Puerto Rican scientist

Gualberto Ruaño is a pioneer in the field of personalized medicine and the inventor of molecular diagnostic systems used worldwide for the management of viral diseases. Ruaño is President and Founder of Genomas, a genetics-related company and now the bio-tech anchor of Hartford Hospital’s Genetic Research Center; he also serves as Director of genetics research at the Center.

==Early years==
Ruaño, who was born and raised in the city of Mayagüez, Puerto Rico, came to the United States to study medicine. He attended Johns Hopkins University where he obtained his baccalaureate degree, and was elected to Phi Beta Kappa. Ruaño also attended Yale University and his thesis was "A PCR-Based Paradigm for the Analysis of DNA Sequence Variation.

==Genomas, Inc.==
Ruaño founded Genomas in 2003. Ruaño had previously founded Genaissance Pharmaceuticals, Inc. in 1997 as the pioneer company in pharmacogenomics. He served as Genaissance's CEO and Chief Scientific Officer. As CEO he led the IPO of the company in 2000 (NASDAQ: GNSC), which successfully raised $90 million, and to R&D partnerships with major pharmaceutical and biotechnology companies furthering the field with visibility. As CSO, he developed fundamental technology for genetic associations based on gene haplotypes. Prior to that, at Bios Laboratories since 1992, he invented the Coupled Amplification and Sequencing (CAS) System (U.S. patent 5,427,911) for the rapid determination of sequence variation and now used for infectious disease pharmacogenomics. Marketed worldwide by Bayer Diagnostics as Trugene, this technology was the first pharmacogenomic diagnostic system approved by the U.S. Food and Drug Administration (FDA) and is a leading example of personalized medicine in practice.

==Research==
Ruaño's clinical research interests revolve around physiogenomics and nanotechnology. His public policy activities center on the implementation of genomics in personalized medicine from both regulatory and reimbursement perspectives.
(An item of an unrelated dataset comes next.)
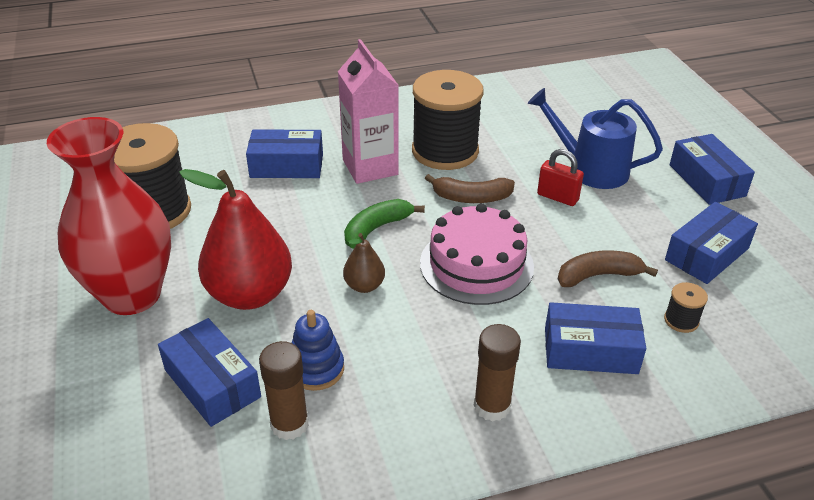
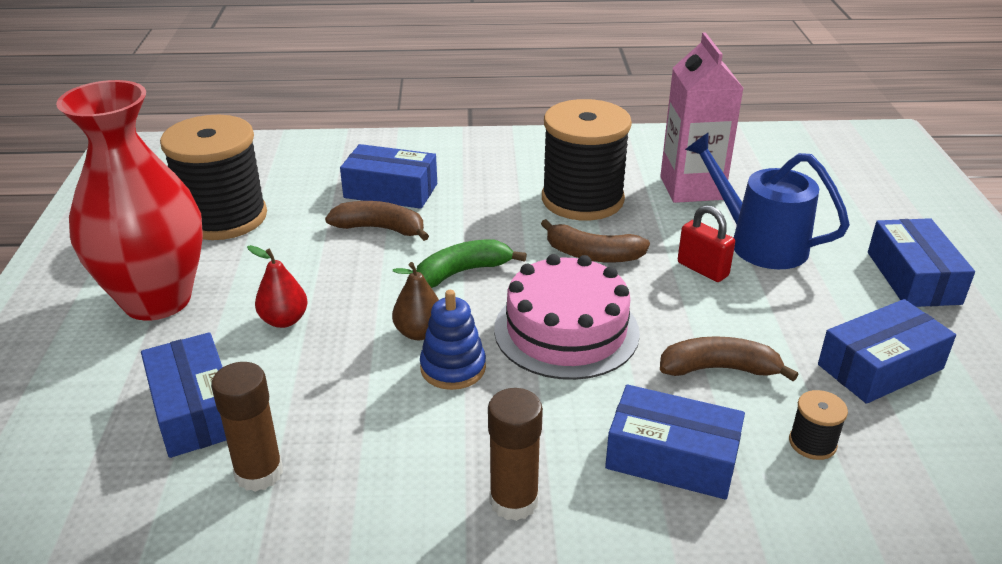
camera: 15 degrees right, 5 degrees down
red pear [179,169,292,310] -> red pear [247,245,308,328], size x0.47
blue stacking toy [292,310,344,391] -> blue stacking toy moved to [420,290,486,390]
pink carton [338,39,399,184] -> pink carton moved to [660,32,743,203]
none -> brown banana [325,201,429,241]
He was elected to the Connecticut Academy of Science and Engineering in April 2004, noted for his contributions to personalized medicine at the national level, and serves as the Chairman of the Academy's Health Care and Medical Technology Board. He is senior editor of the journal of Personalized Medicine. Ruaño serves on advisory committees of the American Association of Clinical Chemistry and of the National Academy of Clinical Biochemistry instituting guidelines for pharmacogenetic testing in the clinical laboratory. He was elected as a Fellow of the National Academy of Clinical Biochemistry and received the Beacon Alliance Medical Technology Award in 2005. He is also a founding Director of the Personalized Medicine Coalition in Washington, D.C. Over the last five years he has served in various steering committees working with the FDA on pharmacogenomic guidelines for drug development and is a member at the Manhattan Institute's 21st Century FDA Task Force. The Food & Drug Administration approached Genomas about doing the first pharmacogenomics conference on Hispanics in May 2010 in San Juan, Puerto Rico.

==Memberships==
Ruaño is a trustee of the Wadsworth Atheneum Museum of Art and Bushnell Center for the Performing Arts in Hartford, Connecticut.